Dodik ha intanto dichiarato di poter riconsiderare la decisione di boicottare le elezioni. Anche la nomina del suo vicepresidente Davor Pranjić (Unione Democratica Croata, HDZ BiH) come facente funzioni mostra un cambio delle intenzioni di Dodik, che avrebbe ormai accettato la rimozione dall’incarico politico. Non è chiaro ancora chi sarà il candidato del suo partito SNSD.

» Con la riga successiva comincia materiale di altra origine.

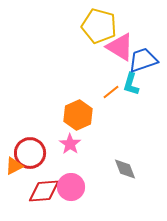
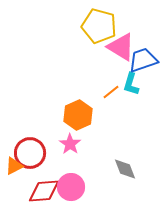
pink triangle: moved 1 px right
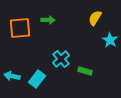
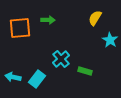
cyan arrow: moved 1 px right, 1 px down
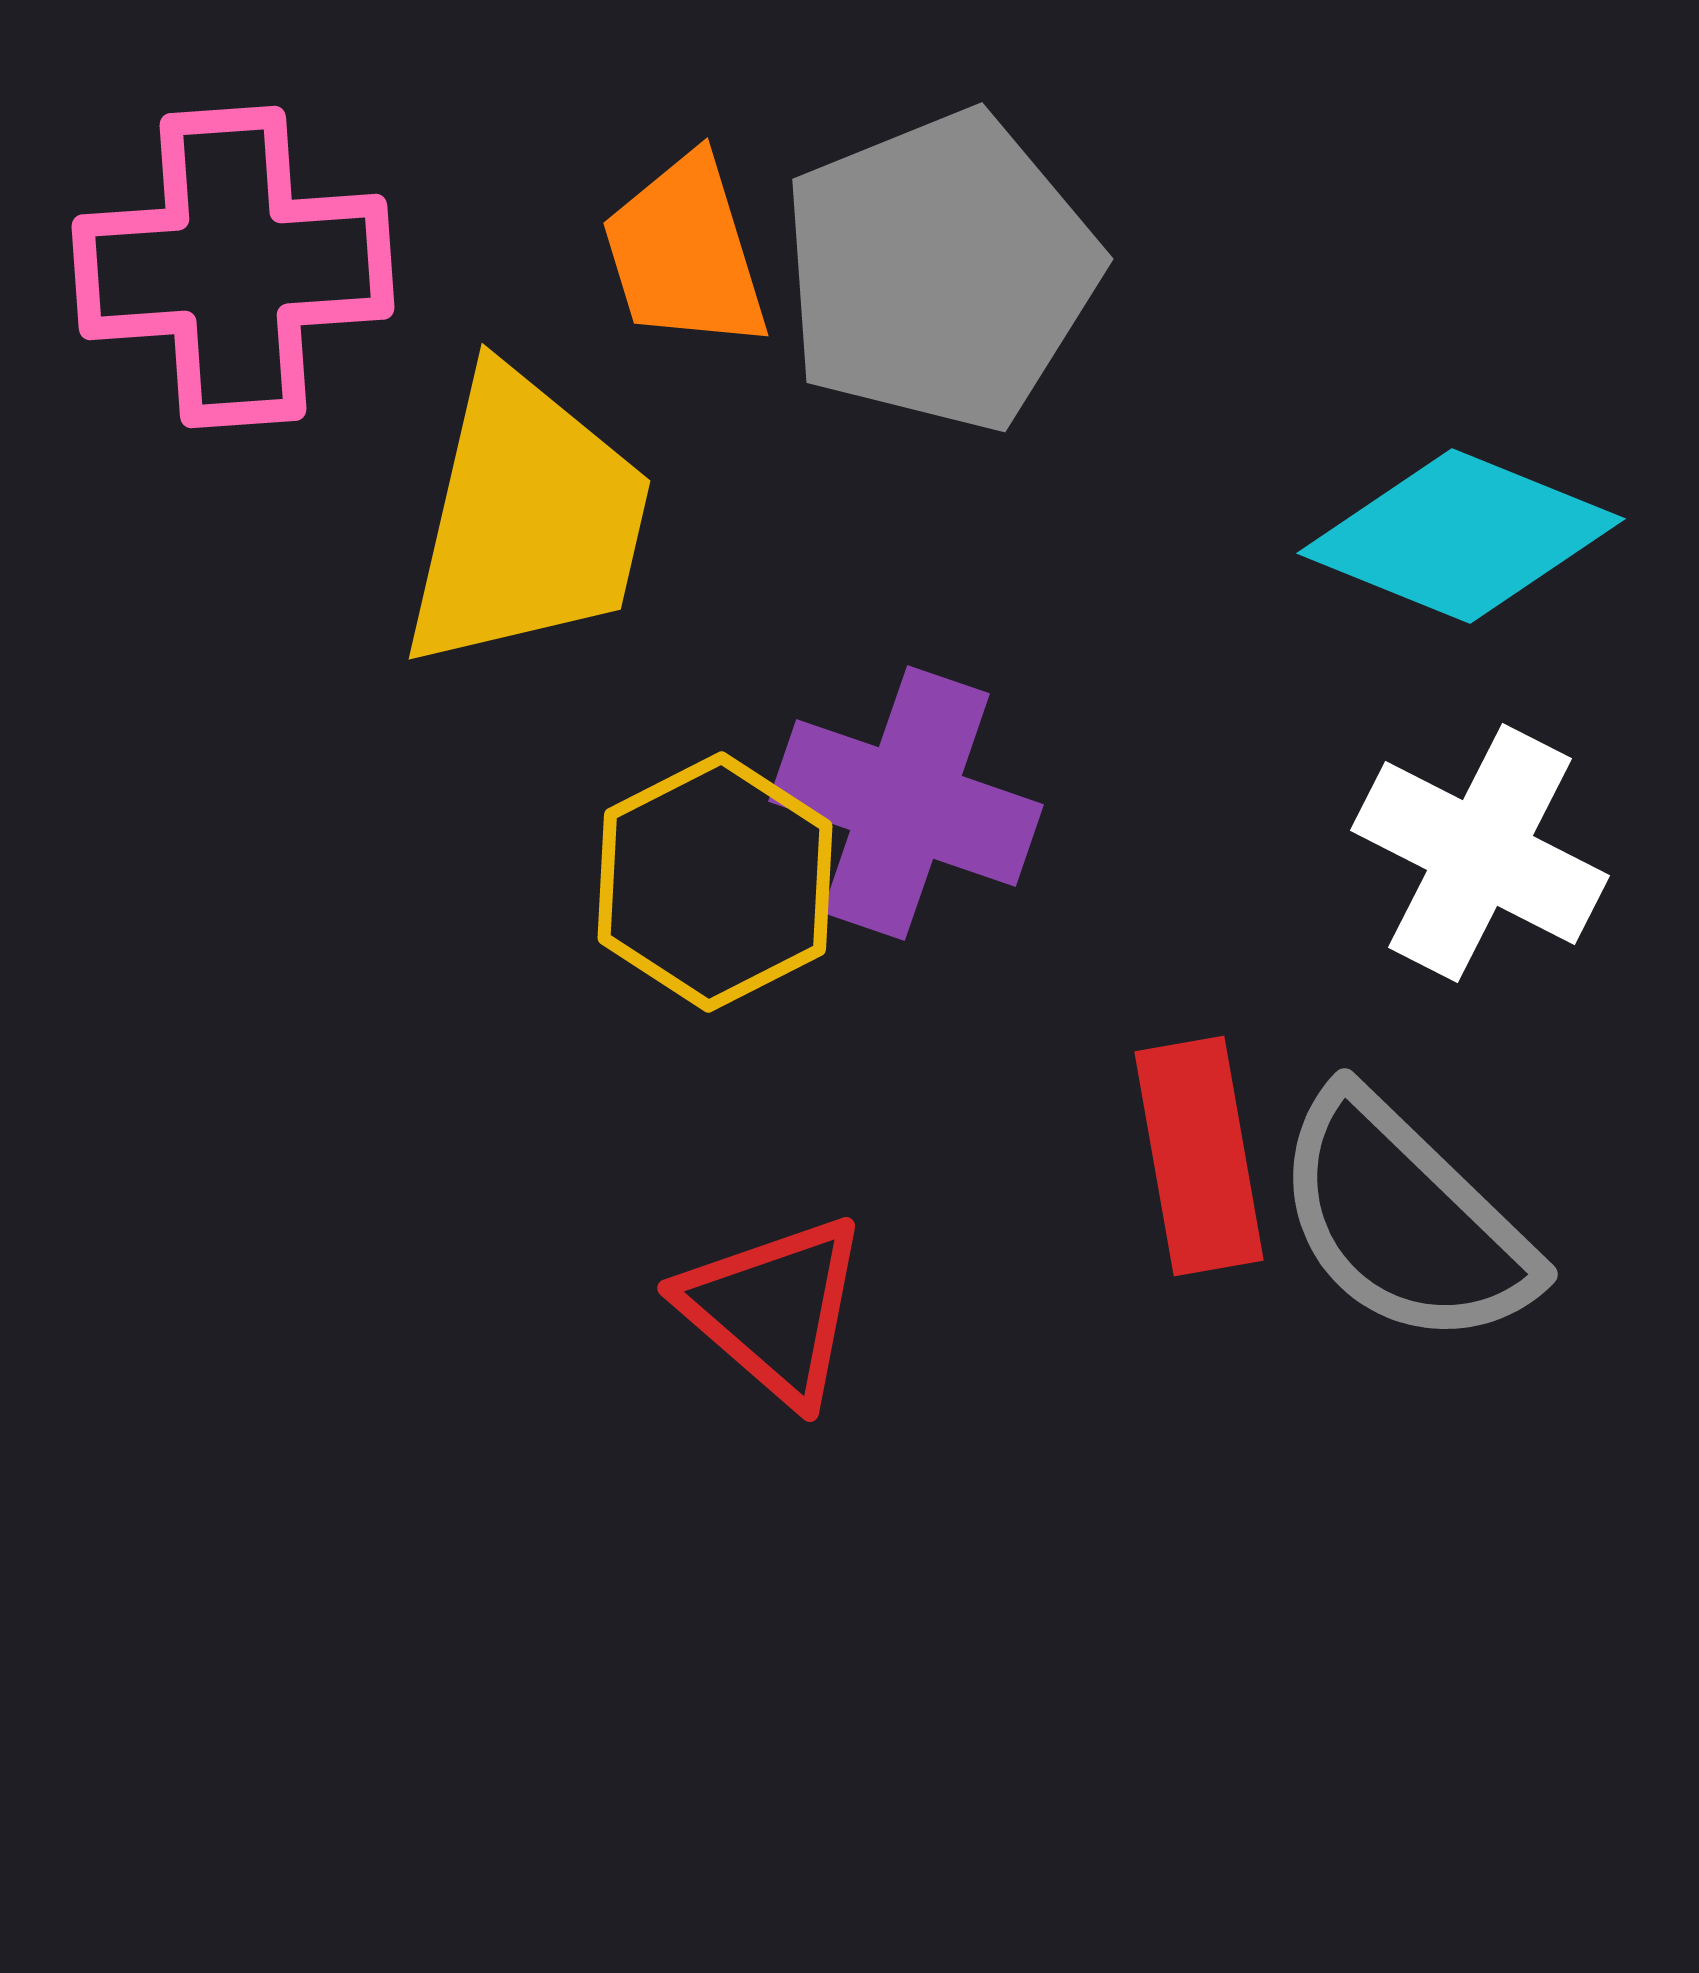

In quest’ottica, il consueto tour delle autocrazie di Dodik sembra essere indizio di un rilancio per restare politicamente in sella. Da Belgrado, Dodik si è spostato il 9 settembre in Russia, incontrando il ministro degli esteri Sergej Lavrov e il presidente del Consiglio di sicurezza Sergej Shoigu. Ha proseguito il 22 settembre a Budapest assieme a Željka Cvijanović (membro della Presidenza statale) per rinsaldare l’appoggio di Viktor Orbán.
È la fine della carriera politica di Dodik?
La situazione interna della RS resta caotica. Prima di perdere i propri poteri, Dodik ha dimissionato il primo ministro Radovan Višković, sostituito ora da Savo Minić. Tuttavia, essendo stato nominato da Dodik dopo la condanna, la legittimità di Minić e del suo governo è dubbia. Nel nuovo governo restano due ministri sotto sanzioni USA: Siniša Karan all’istruzione e Miloš Bukejlović alla giustizia. Nel frattempo, anche l’Estonia si è unita ad altri cinque paesi UE (Austria, Germania, Polonia, Lituania e Slovenia) nell’imporre sanzioni a Dodik, negandogli l’eventuale l’ingresso.
A ciò ha fatto seguito, settimana scorsa, la visita della Commissaria europea all’allargamento Marta Kos, che ha condannato il deterioramento della situazione interna alla RS e ha ammonito la leadership bosniaca ad intensificare il percorso di riforme per evitare di perdere ancora più finanziamenti europei. La visita di Marta Kos arriva nel mezzo della Quick Response 2025, l’esercitazione annuale della missione multilaterale a guida europea EUFOR Althea, impegnata a garantire l’integrità territoriale del Paese, il cui mandato esecutivo dovrà essere rinnovato entro fine ottobre al Consiglio di sicurezza ONU.
Infine, Dodik ha partecipato assieme al presidente serbo Aleksandar Vučić alla parata militare in occasione della “giornata dell’unità serba” il 15 settembre. Tuttavia, rimangono dubbi sul perché dell’assenza all’ultimo minuto della presidente del parlamento serbo Ana Brnabić al forum interparlamentare RS-Serbia a Banja Luka. Vučić è in difficoltà per le proteste interne e le possibili elezioni nel 2026, e ciò non gioca a favore di Dodik in cerca di supporto in vista di novembre per mantenere ad ogni costo il suo controllo assoluto sulla Republika Srpska.